Tuesday, October 14, 2014

Speaking the unspeakable in forbidden places

Quotes: 
"What is interesting to note, however, is the way in which these relations constituted and were constituted by social space; the ways in which the school corridors, in particular, were being recognised as public, mobile, child-inhabited and, therefore, dangerous spaces to talk about sexuality"
 (McGregor 2004).

This topic is tricky to talk about in schools, but it doesn't have to be. The methods in this text are helping to educate children in a way they can understand without giving to much detail. The fact that the teachers have to consider this topic of sexuality as dangerous in the classroom, shows that it needs to be talked about. Children should be able to talk about anything within reason, in the classroom. If it isn't discussed even a little bit, they won't be able to understand a situation concerning sexuality and then they won't know how to react to it. Informing the children that it is ok to talk about these things is a way for them to share their own thoughts and feelings.

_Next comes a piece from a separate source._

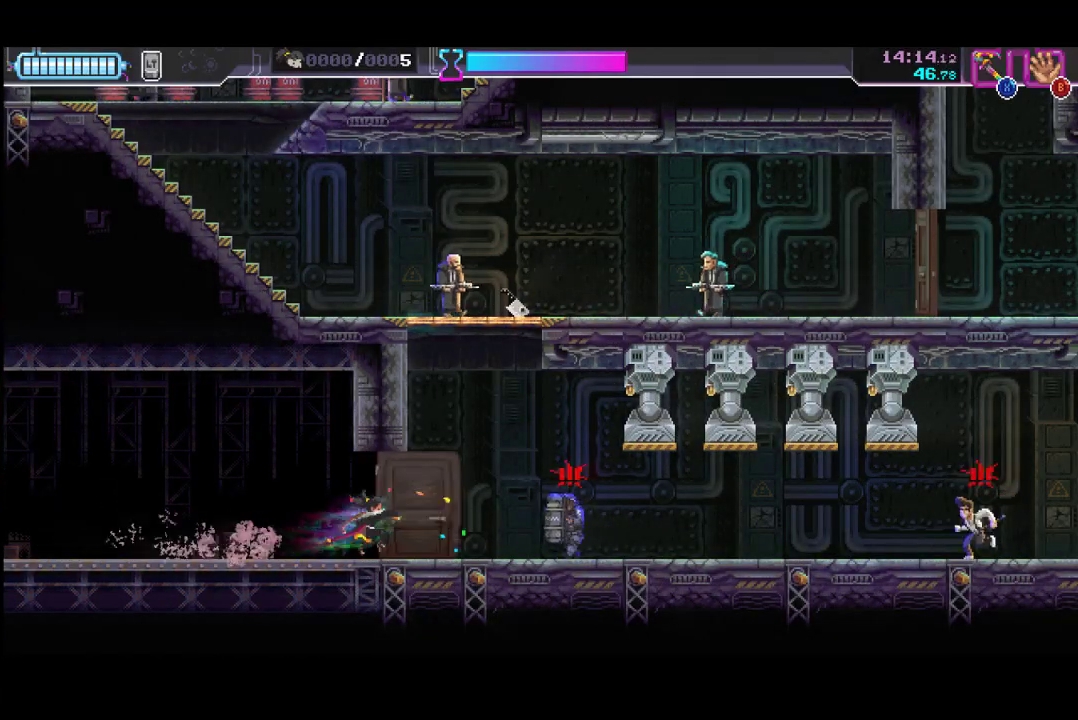
{"buttons": [], "left_stick": "down", "button_events": [[200, "X", "down"], [300, "X", "up"]]}
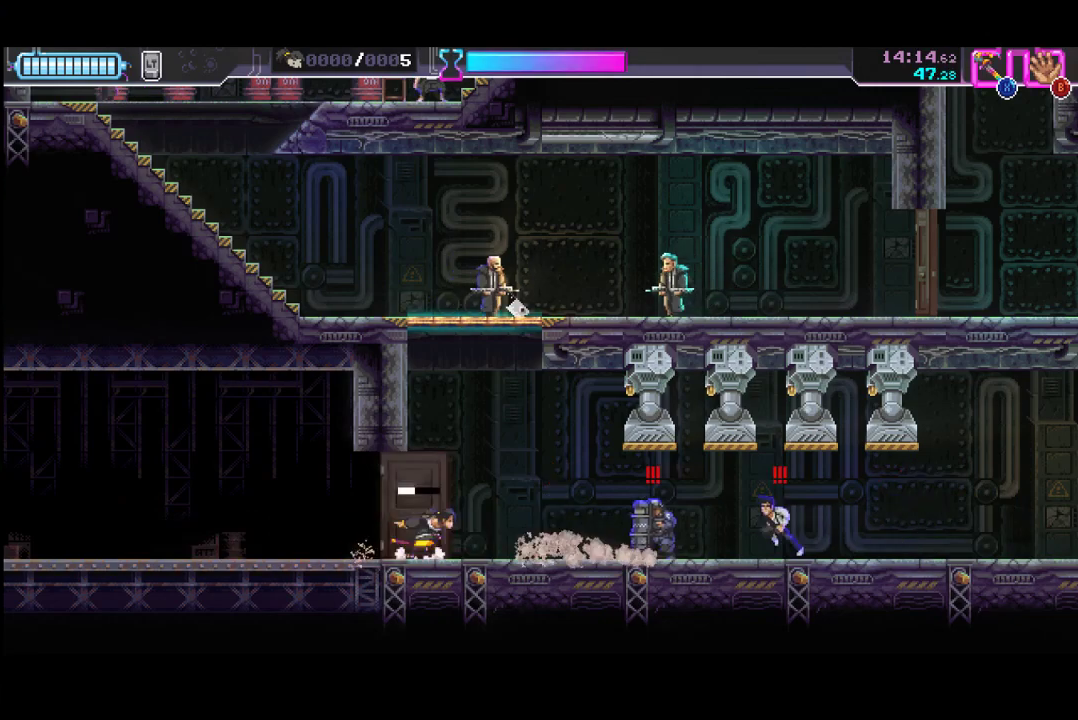
{"buttons": [], "left_stick": "left", "button_events": [[200, "A", "down"], [433, "A", "up"]]}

"Arguments suggesting that LGBT teachers refrain from discussing their relationships within the school fail to acknowledge that children themselves might benefit from the openness of LGBT role models for a variety of reasons: because they may identify (or eventually identify) themselves as LGBT or just ‘different’, because they have gay or lesbian parents (Letts and Sears 1999; Kissen 2002) and because one of the duties of school is to prepare all children to live in a diverse society" (DePalma and Jennett 2007). 

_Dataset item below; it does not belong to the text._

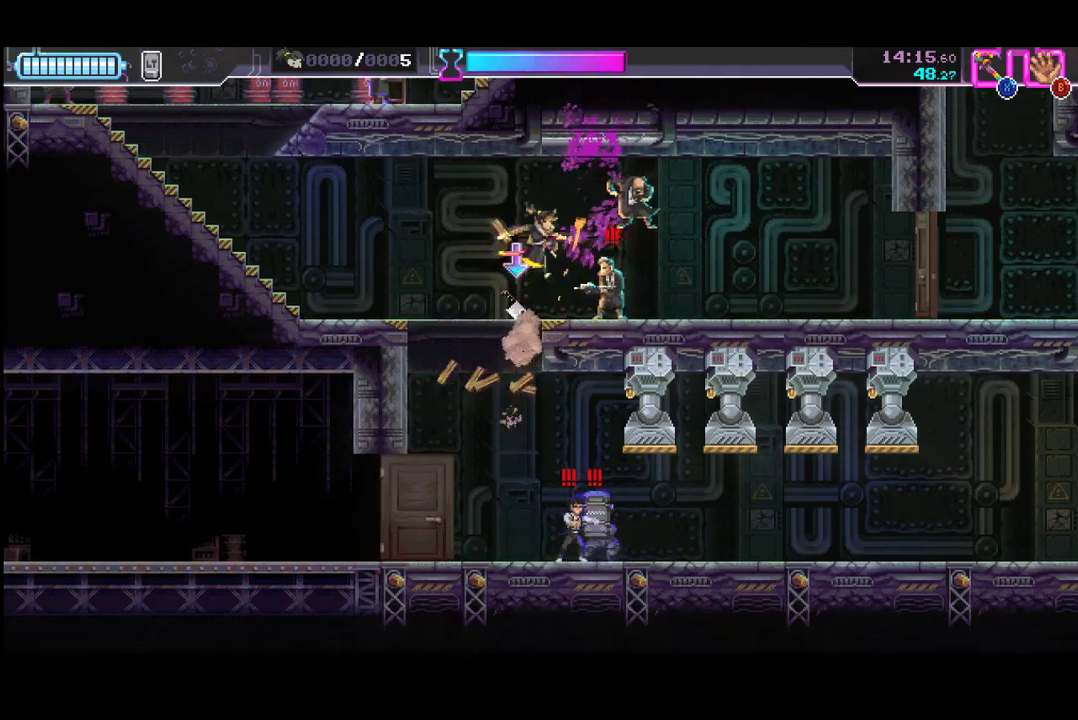
{"buttons": [], "left_stick": "center", "button_events": [[33, "X", "down"], [133, "X", "up"], [267, "R2", "down"], [467, "R2", "up"]]}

I agree with these arguments about how a gay or lesbian teacher can be a role model for students who are LGBT. If these children don't see anyone in their situation or cannot talk to someone who understands, then how can they understand themselves? They might want to talk to someone, but they may be shy or embarrassed to say what they feel to their parents. If children don't learn a little about the real world while in school, they won't be prepared for situations that they may face in the future. The teachers may be afraid to come out to students, but they would feel more comfortable like Katie did. 


"As suggested, the session prompted a ‘meaningful’ discussion between one child and her mother that might not have happened otherwise."

If children can come home and discuss controversial topics with their parents that they would not have beforehand, then that is a good way for them to communicate. Learning about sexuality in school, makes it easier for them to relate and bring questions home to be answered, so that their parents don't have to explain something that they might not have felt comfortable doing. I think that it is better that it is taught in school, because they need to be taught about it someday, and if it isn't at home then it should be at school. 

http://www.publicschoolreview.com/articles/321



The link I have provided is an article about introducing the teaching of gay history in schools in California. There is controversy behind the bill, but it might be beneficial to students who identify as LGBT. They would learn about leaders who fought for gay and lesbian rights and that isn't an option that many students have. 

Question: How are students supposed to become educated and caring adults about controversial issues, if they are never informed throughout their education? The prejudice and ignorance that forms, is because people act and speak without being educated or educating themselves. If this topic was discussed more in schools, then it would be easier for children to acknowledge that it exists and understand it better.